How Vaccinations and Infections Shape the Virus's Path
The study highlights antigenic changes as pivotal in virus selection over intrinsic factors like transmissibility. The fitness model illustrates the selection forces behind major clade shifts, initially driven by intrinsic factors, then by antigenic selection post-Alpha, slowing down as the virus approaches endemicity.
Vaccination-induced antigenic selection is crucial in the virus's path. Primary vaccinations spurred positive selection, while broader-immunity boosters initially presented weaker selection for antigenic escape, changing with post-BA.2 variants. The model emphasizes the nuanced influence of vaccinations and prior infections on SARS-CoV-2 evolution.

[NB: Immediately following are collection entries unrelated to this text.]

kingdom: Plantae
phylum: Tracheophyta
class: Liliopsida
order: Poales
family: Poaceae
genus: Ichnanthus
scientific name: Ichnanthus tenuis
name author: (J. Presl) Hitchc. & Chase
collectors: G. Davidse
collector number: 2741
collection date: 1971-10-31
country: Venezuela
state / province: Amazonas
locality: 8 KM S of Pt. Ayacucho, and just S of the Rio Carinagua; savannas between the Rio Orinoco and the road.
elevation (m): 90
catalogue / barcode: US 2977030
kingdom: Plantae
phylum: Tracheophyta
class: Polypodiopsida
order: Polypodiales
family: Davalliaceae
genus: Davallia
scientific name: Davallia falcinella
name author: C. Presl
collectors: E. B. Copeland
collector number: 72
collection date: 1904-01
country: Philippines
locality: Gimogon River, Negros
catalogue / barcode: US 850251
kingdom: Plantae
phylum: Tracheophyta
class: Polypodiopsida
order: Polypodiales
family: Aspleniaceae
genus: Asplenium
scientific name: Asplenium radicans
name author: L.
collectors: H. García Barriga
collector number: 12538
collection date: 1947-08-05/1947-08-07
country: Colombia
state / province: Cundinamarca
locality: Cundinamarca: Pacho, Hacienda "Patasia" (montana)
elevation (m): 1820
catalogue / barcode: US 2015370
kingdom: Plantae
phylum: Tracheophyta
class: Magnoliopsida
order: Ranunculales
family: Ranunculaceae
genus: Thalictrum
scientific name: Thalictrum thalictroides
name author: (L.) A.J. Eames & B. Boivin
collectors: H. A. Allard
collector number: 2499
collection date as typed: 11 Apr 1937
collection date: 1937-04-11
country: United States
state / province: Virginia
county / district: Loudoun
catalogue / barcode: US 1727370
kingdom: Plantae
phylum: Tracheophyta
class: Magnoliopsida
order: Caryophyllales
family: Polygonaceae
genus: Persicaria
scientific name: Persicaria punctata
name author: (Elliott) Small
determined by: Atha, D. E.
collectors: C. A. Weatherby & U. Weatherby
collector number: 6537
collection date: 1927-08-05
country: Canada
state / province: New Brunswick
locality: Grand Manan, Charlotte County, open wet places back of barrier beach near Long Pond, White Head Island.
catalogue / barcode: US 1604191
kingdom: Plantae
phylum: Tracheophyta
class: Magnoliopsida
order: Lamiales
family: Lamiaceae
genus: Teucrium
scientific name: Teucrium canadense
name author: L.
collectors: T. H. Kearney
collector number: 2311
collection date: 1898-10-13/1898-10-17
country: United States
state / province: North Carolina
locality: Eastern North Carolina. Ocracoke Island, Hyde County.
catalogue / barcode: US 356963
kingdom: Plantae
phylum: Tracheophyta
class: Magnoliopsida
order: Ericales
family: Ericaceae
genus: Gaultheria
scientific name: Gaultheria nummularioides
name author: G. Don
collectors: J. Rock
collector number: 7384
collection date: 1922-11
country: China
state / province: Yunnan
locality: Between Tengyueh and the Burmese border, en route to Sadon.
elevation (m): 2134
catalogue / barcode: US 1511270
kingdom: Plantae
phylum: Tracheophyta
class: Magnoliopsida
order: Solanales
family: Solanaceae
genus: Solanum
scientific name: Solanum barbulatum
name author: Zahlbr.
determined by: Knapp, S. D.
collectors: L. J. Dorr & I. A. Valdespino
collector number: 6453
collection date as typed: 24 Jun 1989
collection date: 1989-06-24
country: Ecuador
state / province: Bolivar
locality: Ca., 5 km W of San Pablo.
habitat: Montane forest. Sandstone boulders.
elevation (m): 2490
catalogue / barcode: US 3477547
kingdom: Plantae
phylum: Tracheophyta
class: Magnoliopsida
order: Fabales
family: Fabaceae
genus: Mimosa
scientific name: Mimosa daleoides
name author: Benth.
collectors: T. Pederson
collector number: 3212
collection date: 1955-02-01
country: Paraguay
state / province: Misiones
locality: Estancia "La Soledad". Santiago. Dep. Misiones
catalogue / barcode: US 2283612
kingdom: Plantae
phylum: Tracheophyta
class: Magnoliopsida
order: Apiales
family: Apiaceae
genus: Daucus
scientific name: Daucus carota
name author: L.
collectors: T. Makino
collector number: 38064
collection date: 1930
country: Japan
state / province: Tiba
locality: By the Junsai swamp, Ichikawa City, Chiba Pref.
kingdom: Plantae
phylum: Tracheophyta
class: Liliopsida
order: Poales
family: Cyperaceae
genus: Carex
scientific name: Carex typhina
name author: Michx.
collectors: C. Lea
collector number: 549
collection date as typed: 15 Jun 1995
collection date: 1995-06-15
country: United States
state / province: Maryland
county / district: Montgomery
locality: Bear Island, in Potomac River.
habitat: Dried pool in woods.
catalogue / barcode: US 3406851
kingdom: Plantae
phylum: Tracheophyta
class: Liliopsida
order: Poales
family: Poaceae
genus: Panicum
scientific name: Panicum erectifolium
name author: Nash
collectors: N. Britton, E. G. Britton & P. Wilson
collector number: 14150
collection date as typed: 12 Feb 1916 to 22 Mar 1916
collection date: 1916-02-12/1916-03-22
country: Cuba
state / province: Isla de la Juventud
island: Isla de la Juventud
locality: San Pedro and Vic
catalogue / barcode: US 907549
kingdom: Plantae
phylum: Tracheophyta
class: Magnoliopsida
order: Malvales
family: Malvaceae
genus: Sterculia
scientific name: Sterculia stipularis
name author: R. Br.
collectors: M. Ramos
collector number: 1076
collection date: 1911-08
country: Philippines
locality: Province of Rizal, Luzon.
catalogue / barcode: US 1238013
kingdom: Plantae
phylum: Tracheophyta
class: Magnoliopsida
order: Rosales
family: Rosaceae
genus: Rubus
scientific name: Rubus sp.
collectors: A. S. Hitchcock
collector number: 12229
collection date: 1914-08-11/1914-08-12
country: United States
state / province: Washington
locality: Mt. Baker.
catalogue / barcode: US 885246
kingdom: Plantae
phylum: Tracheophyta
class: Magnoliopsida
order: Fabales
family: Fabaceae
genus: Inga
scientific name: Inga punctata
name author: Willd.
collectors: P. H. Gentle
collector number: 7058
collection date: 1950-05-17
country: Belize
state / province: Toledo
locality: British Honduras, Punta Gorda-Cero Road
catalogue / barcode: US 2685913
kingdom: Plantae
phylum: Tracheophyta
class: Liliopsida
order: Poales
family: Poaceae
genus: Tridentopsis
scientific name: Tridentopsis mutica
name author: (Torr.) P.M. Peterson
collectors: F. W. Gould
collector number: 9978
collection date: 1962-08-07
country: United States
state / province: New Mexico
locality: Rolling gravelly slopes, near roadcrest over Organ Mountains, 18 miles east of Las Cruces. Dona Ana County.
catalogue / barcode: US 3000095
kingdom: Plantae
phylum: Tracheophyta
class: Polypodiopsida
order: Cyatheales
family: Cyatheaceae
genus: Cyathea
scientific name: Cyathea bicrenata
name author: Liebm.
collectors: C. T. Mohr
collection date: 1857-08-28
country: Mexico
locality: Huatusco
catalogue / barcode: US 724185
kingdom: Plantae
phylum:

The model accurately predicts short-term evolution and variant frequencies, like BF.7, BQ.1, and XBB, with XBB.1.5's surge attributed to enhanced Angiotensin-Converting Enzyme 2 (ACE2) binding. It forecasts antigenic profiles based on past immunity responses, identifying periods of intense antigenic selection. New variants, such as post-BA.4/5 exhibit convergent evolution, constrained by historical selection pressures. Surprisingly, BQ.1's fitness advantage is due to significant antigenic leaps, while XBB defies expectations based on mutations alone.
The model projects that bivalent booster vaccinations and recent infections will dominate the next antigenic shift, indicating that upcoming variants will likely adapt to these specific immune responses.